# Map.intersection/2?

Has anyone else ever wanted to merge two maps, but have the resulting map only include keys common to both maps? I think of it as analogous to MapSet.intersection but with a function for handling the values.

``````m1 = %{a: 1, b:2}
m2 = %{b: 3, c:4}
Map.intersection(m1, m2, fn _k, v1, v2 -> v1 * v2 end)
> %{b: 6}
``````

This would replace

``````Map.merge(m1, m2, fn _k , v1, v2 -> v1 * v2 end)
|> Enum.filter(fn {k,_v} -> [m1, m2] |> Enum.all?(&Map.has_key?(&1, k)) end)
|> Map.new()
>%{b: 6}
``````

Thoughts?

1 Like

All you have to do is a simple reducer.

``````defmodule Example do
@spec sample(map(), map(), (Map.key(), Map.value(), Map.value() -> Map.value())) :: map()
def sample(left, right, func) when is_map(left) and is_map(right) and is_function(func, 3) do
Enum.reduce(left, %{}, fn
{key, value}, acc when is_map_key(right, key) ->
Map.put(acc, key, func.(key, value, right[key]))

_pair, acc ->
acc
end)
end
end

iex> Example.sample(%{a: 1, b: 2}, %{b: 3, c: 4}, fn _k, v1, v2 -> v1 * v2 end)
%{b: 6}
``````

2 Likes

I think it should be called `merge_intersection` or something like that? Union means anything in either of the things.

2 Likes

Of course. Intersection not union. Brain fart

You can do `MapSet.intersection` on the keys of both maps and then `Map.take` with the result of it.
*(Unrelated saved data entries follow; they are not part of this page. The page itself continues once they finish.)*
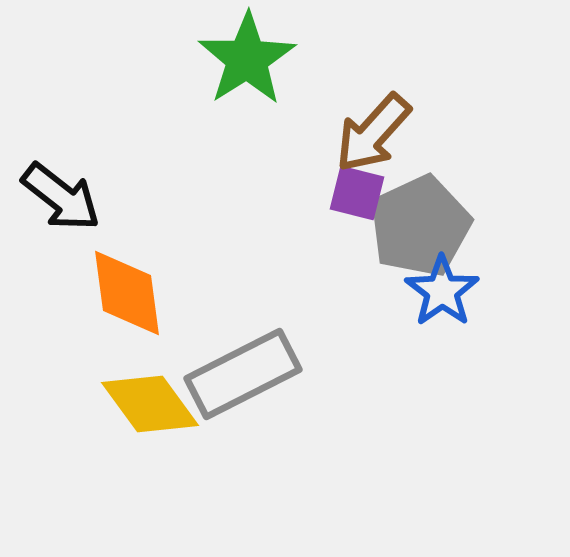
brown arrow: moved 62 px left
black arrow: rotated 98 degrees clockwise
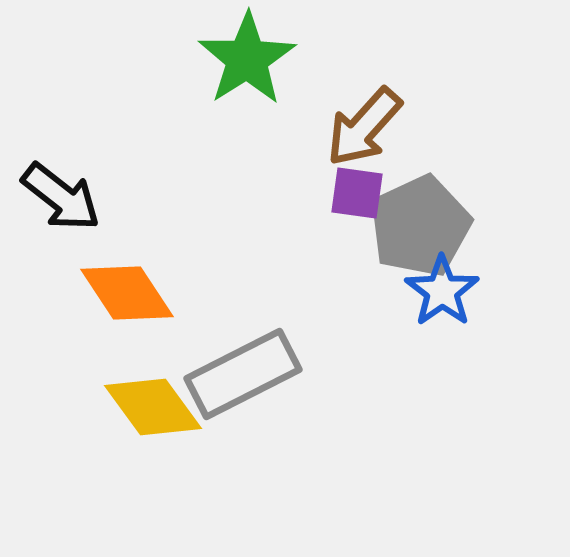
brown arrow: moved 9 px left, 6 px up
purple square: rotated 6 degrees counterclockwise
orange diamond: rotated 26 degrees counterclockwise
yellow diamond: moved 3 px right, 3 px down
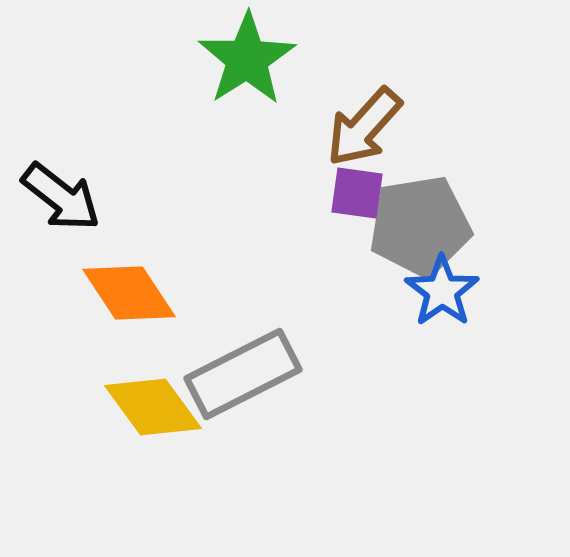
gray pentagon: rotated 16 degrees clockwise
orange diamond: moved 2 px right
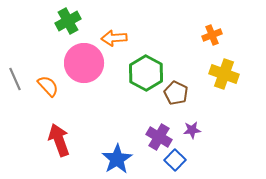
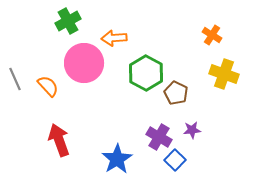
orange cross: rotated 36 degrees counterclockwise
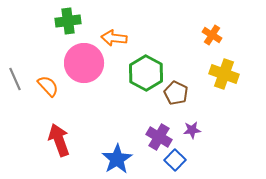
green cross: rotated 20 degrees clockwise
orange arrow: rotated 10 degrees clockwise
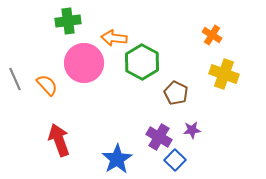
green hexagon: moved 4 px left, 11 px up
orange semicircle: moved 1 px left, 1 px up
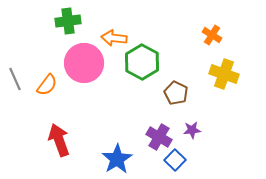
orange semicircle: rotated 80 degrees clockwise
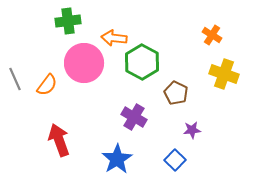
purple cross: moved 25 px left, 20 px up
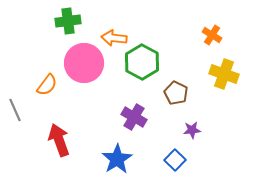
gray line: moved 31 px down
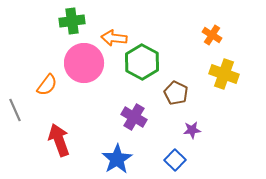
green cross: moved 4 px right
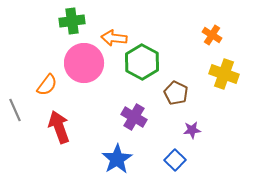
red arrow: moved 13 px up
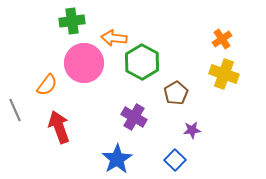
orange cross: moved 10 px right, 4 px down; rotated 24 degrees clockwise
brown pentagon: rotated 15 degrees clockwise
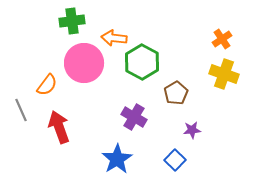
gray line: moved 6 px right
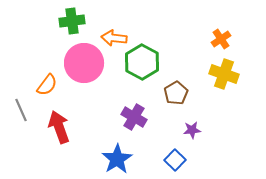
orange cross: moved 1 px left
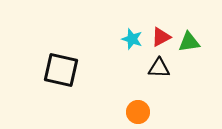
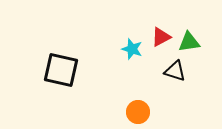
cyan star: moved 10 px down
black triangle: moved 16 px right, 3 px down; rotated 15 degrees clockwise
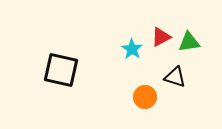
cyan star: rotated 15 degrees clockwise
black triangle: moved 6 px down
orange circle: moved 7 px right, 15 px up
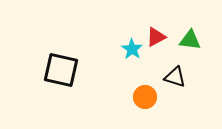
red triangle: moved 5 px left
green triangle: moved 1 px right, 2 px up; rotated 15 degrees clockwise
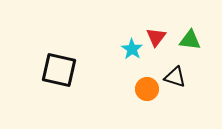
red triangle: rotated 25 degrees counterclockwise
black square: moved 2 px left
orange circle: moved 2 px right, 8 px up
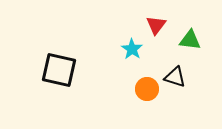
red triangle: moved 12 px up
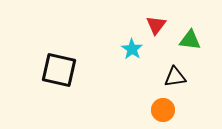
black triangle: rotated 25 degrees counterclockwise
orange circle: moved 16 px right, 21 px down
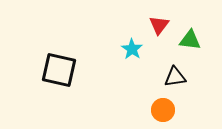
red triangle: moved 3 px right
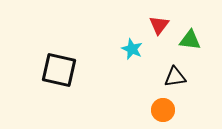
cyan star: rotated 10 degrees counterclockwise
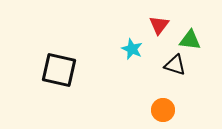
black triangle: moved 12 px up; rotated 25 degrees clockwise
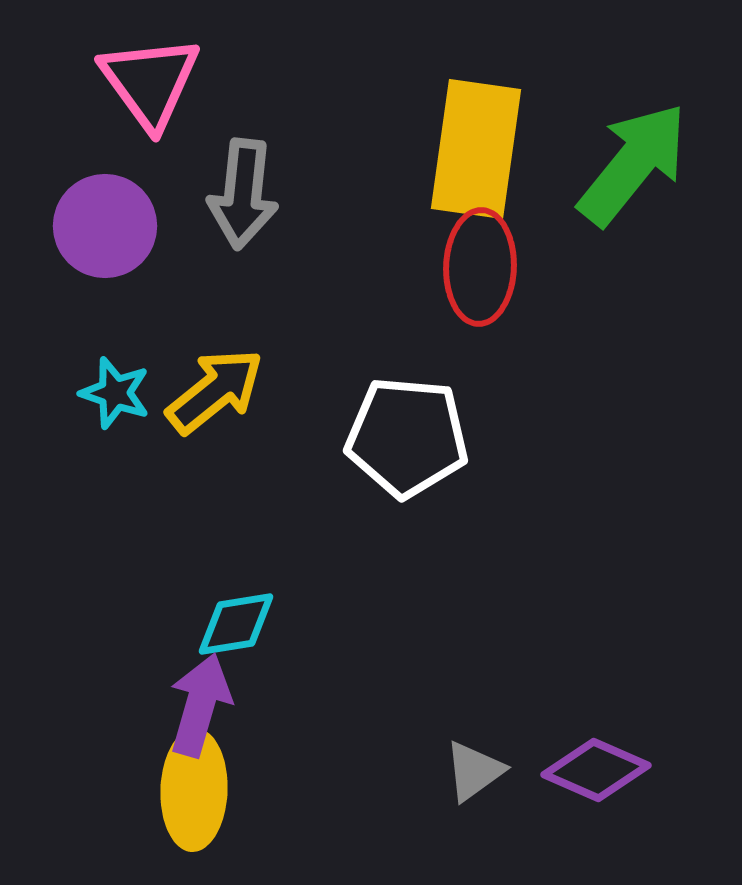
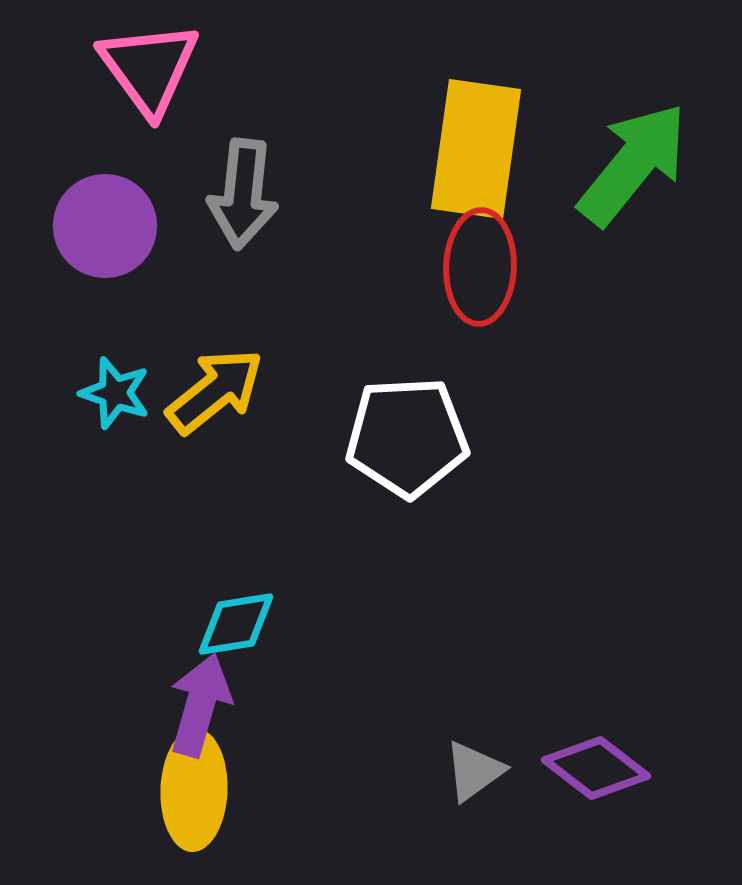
pink triangle: moved 1 px left, 14 px up
white pentagon: rotated 8 degrees counterclockwise
purple diamond: moved 2 px up; rotated 14 degrees clockwise
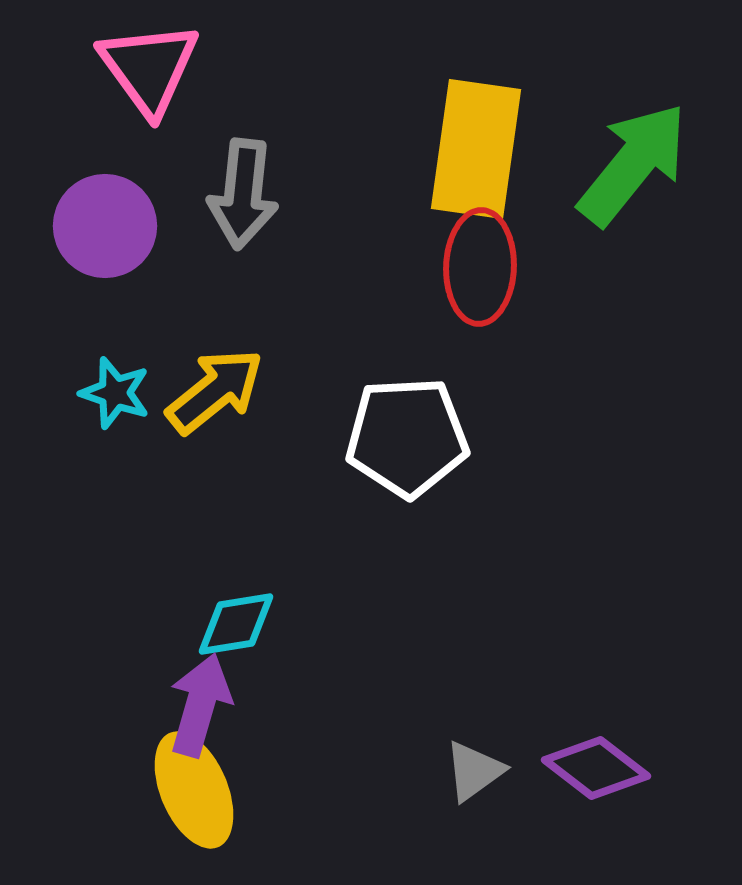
yellow ellipse: rotated 25 degrees counterclockwise
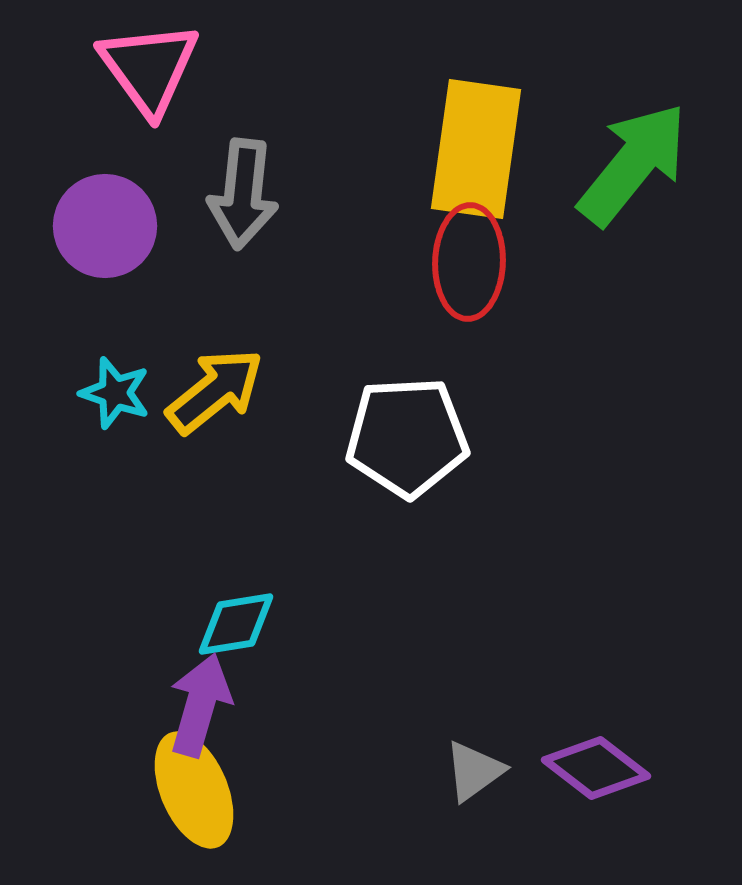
red ellipse: moved 11 px left, 5 px up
But I believe @Eiji’s solution will be more performant.

``````def merge_intersection(map1, map2, fun) do
for key <- Map.keys(map1) -- Map.keys(map1) -- Map.keys(map2), into: %{} do
{key, fun.(map1[key], map2[key])}
end
end
``````

Sorry, I just hit the wrong “reply” button

``````:maps.intersect(m1, m2)
%{b: 3}

:maps.intersect_with(fn _k , v1, v2 -> v1 * v2 end, m1, m2)
%{b: 6}
``````
8 Likes

I’m assuming that since Elixir’s maps preceded Erlang’s the `:maps` module is not simply wrapped by `Map` which is why there is no `Map.intersect` or `Map.intersect_with`. Are Elixir maps completely interoperable with the Erlang `:maps` implementation?

There is only ONE type of map in the BEAM. The maps in Elixir are exactly the same maps as in Erlang. Seeing Erlang is the base language on the BEAM Elixir could not have had maps before the BEAM and Erlang implemented them.

``````iex(1)> m1 = %{a: 1, b: 1, c: 1}
%{a: 1, b: 1, c: 1}
iex(2)> m2 = %{a: 2 , c: 2, d: 2}
%{a: 2, c: 2, d: 2}
iex(3)> mi = :maps.intersect(m1, m2)
%{a: 2, c: 2}
iex(4)> :io.write(m1)
#{a => 1,b => 1,c => 1}:ok
iex(5)> :io.write(m2)
#{a => 2,c => 2,d => 2}:ok
iex(6)> :io.write(m1)
#{a => 1,b => 1,c => 1}:ok
``````

The `:io.write` function is an output function in the Erlang `io` module and prints the maps which shows they are the same maps as in Erlang.

The `:maps.intersect/2` function first came in OTP 24.0 so it may not be used yet in the `Map` module.

6 Likes

Thanks for clarifying. I was thinking of MapSets.

Elixir main requires Erlang/OTP 24. Therefore if someone wants to submit a PR that adds `intersect/2` and `intersect/3`, it will be welcome.

7 Likes

Just in case anybody has ideas:

3 Likes

Or maybe HashDict — Elixir v1.14.2?

No just misinterpreting from

https://elixirforum.com/t/native-elixir-module-for-ets/53069/21

So `:sets` existed before `MapSet` but `MapSet` did not build on `:sets`, but `Map` always build on `:maps`?

1 Like

Yes.

MapSet did not build on `:sets` because `:sets` were not backed by maps but now they are.